Mickey Jannis of the Orioles is so different from Shohei Ohtani in terms of raw physical tools and career arc that he might reasonably be described as his opposite. Ohtani stands 11 feet tall and throws 140 miles per hour and at 26 years old is already one of the biggest stars of the sport; Jannis is shrimpy and a knuckleballer and at 33 years old and suffering from male pattern baldness made his MLB debut Wednesday night against the Astros, in relief duty in the back half of what would eventually be a 13–0 Orioles loss. As a knuckleballer whose whole utility as a pitcher depends on imparting as little spin as humanly possible on the baseball, he would have no earthly reason to use sticky stuff, but as a person who took the mound in a regular season baseball game in the year 2021, he must submit to a body search for foreign substances. What can you do? Do you bother to point out to the umpire how hilariously silly a goop search is for a bottom-rung major leaguer whose fleeting chance at sticking with a team depends entirely on the ball leaving his hand with the absolute minimum of friction? Or do you just clench your jaw and smile politely and go through the motions?

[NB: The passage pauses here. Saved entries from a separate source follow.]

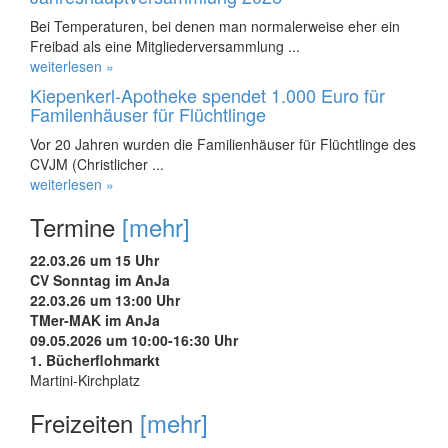
Bei Temperaturen, bei denen man normalerweise eher ein
Freibad als eine Mitgliederversammlung ...
weiterlesen »
Kiepenkerl-Apotheke spendet 1.000 Euro für
Familenhäuser für Flüchtlinge
Vor 20 Jahren wurden die Familienhäuser für Flüchtlinge des
CVJM (Christlicher ...
weiterlesen »
Termine
[mehr]
22.03.26 um 15 Uhr
CV Sonntag im AnJa
22.03.26 um 13:00 Uhr
TMer-MAK im AnJa
09.05.2026 um 10:00-16:30 Uhr
1. Bücherflohmarkt
Martini-Kirchplatz
Freizeiten
[mehr]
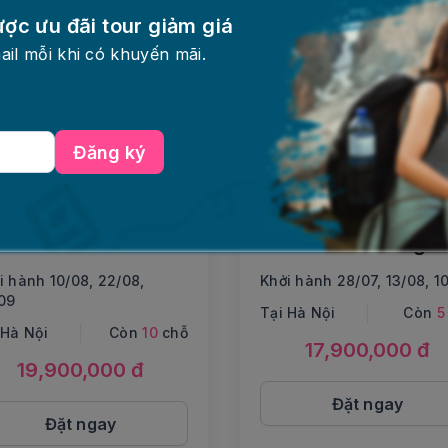
ược ưu đãi tour giảm giá
ail mỗi khi có khuyến mãi.
Đăng ký
gày 5 đêm
Phương tiện
5 ngày 4 đêm
Phương tiện
UR HÀ NỘI -
Tour Seoul - Nami 
SAN - CỐ ĐÔ
Everland - Công
EONGJU – SEOUL
viên Yeouido - Rừ
i hành 10/08, 22/08,
Khởi hành 28/07, 13/08, 1
HÀ NỘI
09
Seoul - Thư viện
Tại Hà Nội
Còn
5
Starfield
 Hà Nội
Còn
10
chỗ
17,900,000 đ
19,900,000 đ
Đặt ngay
Đặt ngay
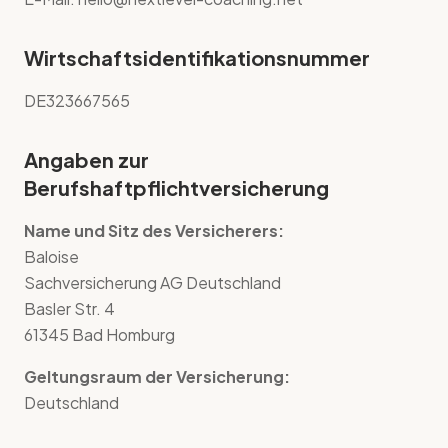
Wirtschaftsidentifikationsnummer
DE323667565
Angaben zur
Berufshaftpflichtversicherung
Name und Sitz des Versicherers:
Baloise
Sachversicherung AG Deutschland
Basler Str. 4
61345 Bad Homburg
Geltungsraum der Versicherung:
Deutschland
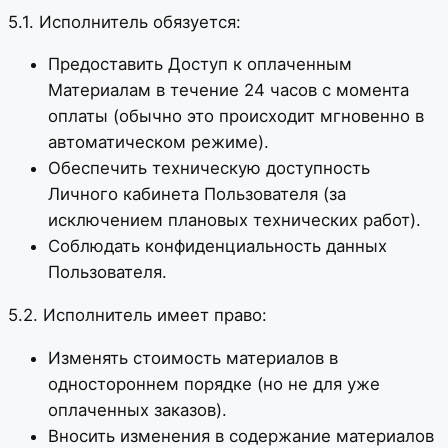
5.1. Исполнитель обязуется:
Предоставить Доступ к оплаченным
Материалам в течение 24 часов с момента
оплаты (обычно это происходит мгновенно в
автоматическом режиме).
Обеспечить техническую доступность
Личного кабинета Пользователя (за
исключением плановых технических работ).
Соблюдать конфиденциальность данных
Пользователя.
5.2. Исполнитель имеет право:
Изменять стоимость материалов в
одностороннем порядке (но не для уже
оплаченных заказов).
Вносить изменения в содержание материалов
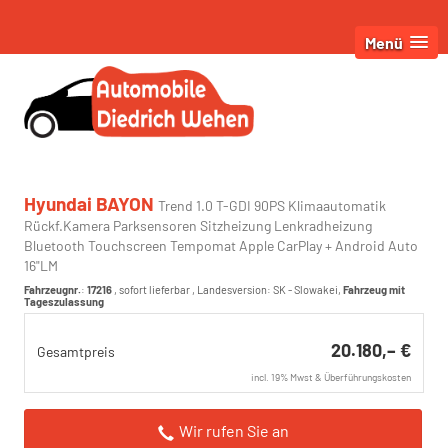
Menü
Hyundai BAYON
Trend 1.0 T-GDI 90PS Klimaautomatik
Rückf.Kamera Parksensoren Sitzheizung Lenkradheizung
Bluetooth Touchscreen Tempomat Apple CarPlay + Android Auto
16"LM
Fahrzeugnr.
:
17216
,
sofort lieferbar
, Landesversion: SK - Slowakei,
Fahrzeug mit
Tageszulassung
20.180,– €
Gesamtpreis
incl. 19% Mwst & Überführungskosten
Wir rufen Sie an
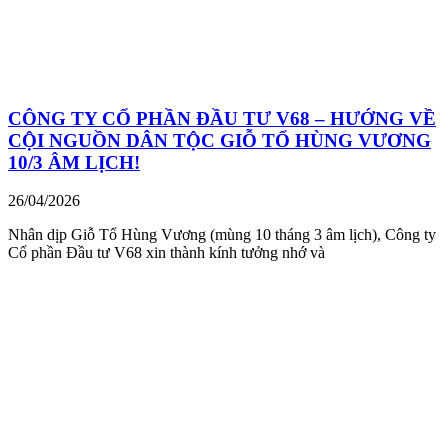
CÔNG TY CỔ PHẦN ĐẦU TƯ V68 – HƯỚNG VỀ
CỘI NGUỒN DÂN TỘC GIỖ TỔ HÙNG VƯƠNG
10/3 ÂM LỊCH!
26/04/2026
Nhân dịp Giỗ Tổ Hùng Vương (mùng 10 tháng 3 âm lịch), Công ty
Cổ phần Đầu tư V68 xin thành kính tưởng nhớ và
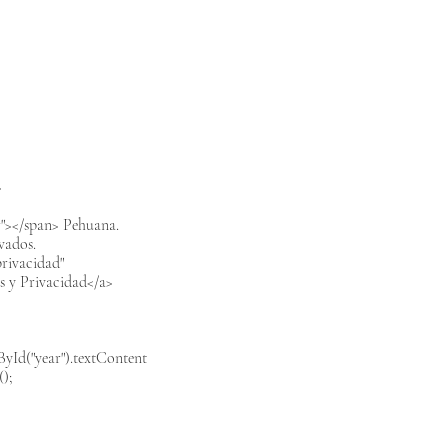
>
"></span> Pehuana.
rvados.
rivacidad"
s y Privacidad</a>
Id("year").textContent
();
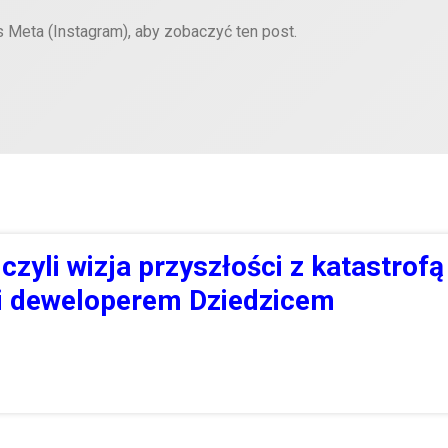
s Meta (Instagram), aby zobaczyć ten post.
czyli wizja przyszłości z katastrofą
 i deweloperem Dziedzicem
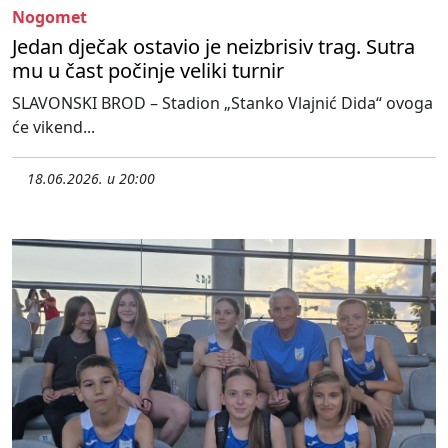
Nogomet
Jedan dječak ostavio je neizbrisiv trag. Sutra
mu u čast počinje veliki turnir
SLAVONSKI BROD – Stadion „Stanko Vlajnić Dida“ ovoga
će vikend...
18.06.2026. u 20:00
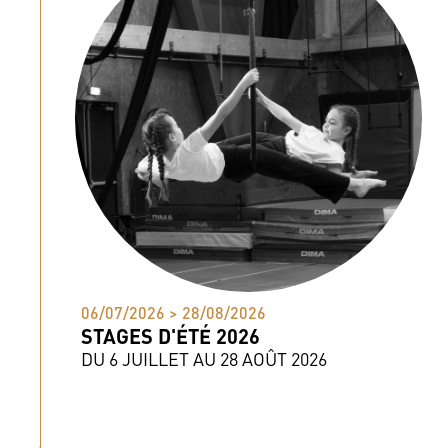
06/07/2026 > 28/08/2026
STAGES D'ÉTÉ 2026
DU 6 JUILLET AU 28 AOÛT 2026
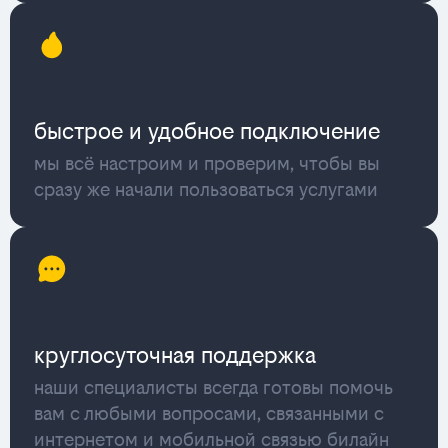
быстрое и удобное подключение
мы всё настроим и проверим, чтобы вы
сразу же начали пользоваться услугами
круглосуточная поддержка
наши специалисты всегда готовы помочь
вам с любыми вопросами, связанными с
интернетом и мобильной связью билайн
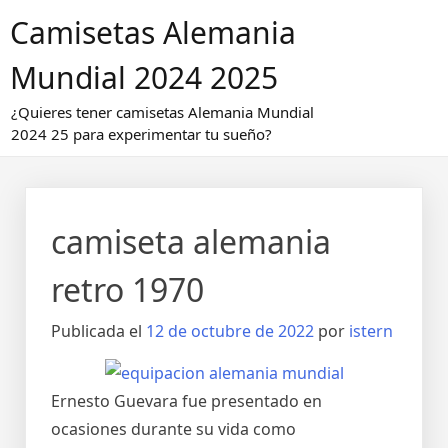
Saltar
Camisetas Alemania
al
contenido
Mundial 2024 2025
¿Quieres tener camisetas Alemania Mundial
2024 25 para experimentar tu sueño?
camiseta alemania
retro 1970
Publicada el
12 de octubre de 2022
por
istern
Ernesto Guevara fue presentado en
ocasiones durante su vida como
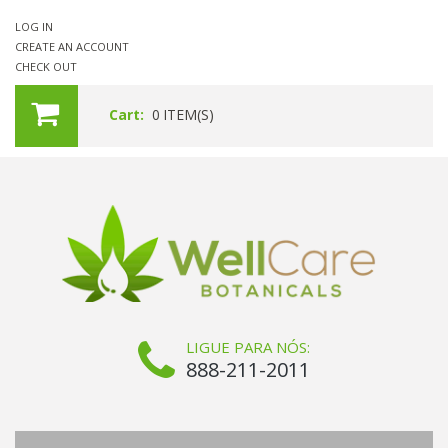
LOG IN
CREATE AN ACCOUNT
CHECK OUT
Cart:
0
ITEM(S)
LIGUE PARA NÓS:
888-211-2011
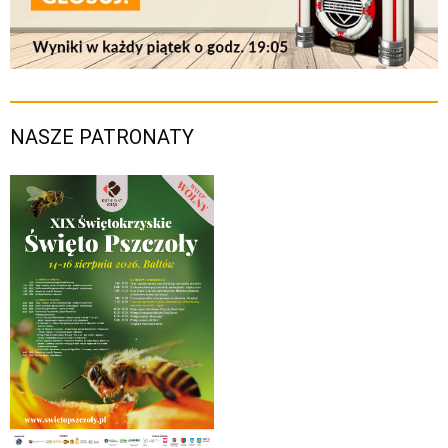
NASZE PATRONATY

Thankfully, Wednesday did provide a reminder that there's a real and informed purpose in checking to make sure pitchers aren't loaded up with oobleck: Diego Castillo of the Rays took the mound for the ninth inning of an eventual win over the Red Sox with a vaguely suspicious patch of discoloring slime on his cap; to avoid even the appearance of impropriety, umpires confiscated the offending headgear. The Rays sent out a fresh one, Castillo was allowed to stay in the game and pitch, and he struck out a pair of batters en route to a clean inning. The process may be clunky and embarrassing, but it's refreshingly above-board. Castillo probably did not intend to cheat—most likely he's just a gross man who wears a gross hat—but with the object of suspicion removed we can all feel better that his excellent performance was all skill and blessedly slimeless, and that's the whole idea.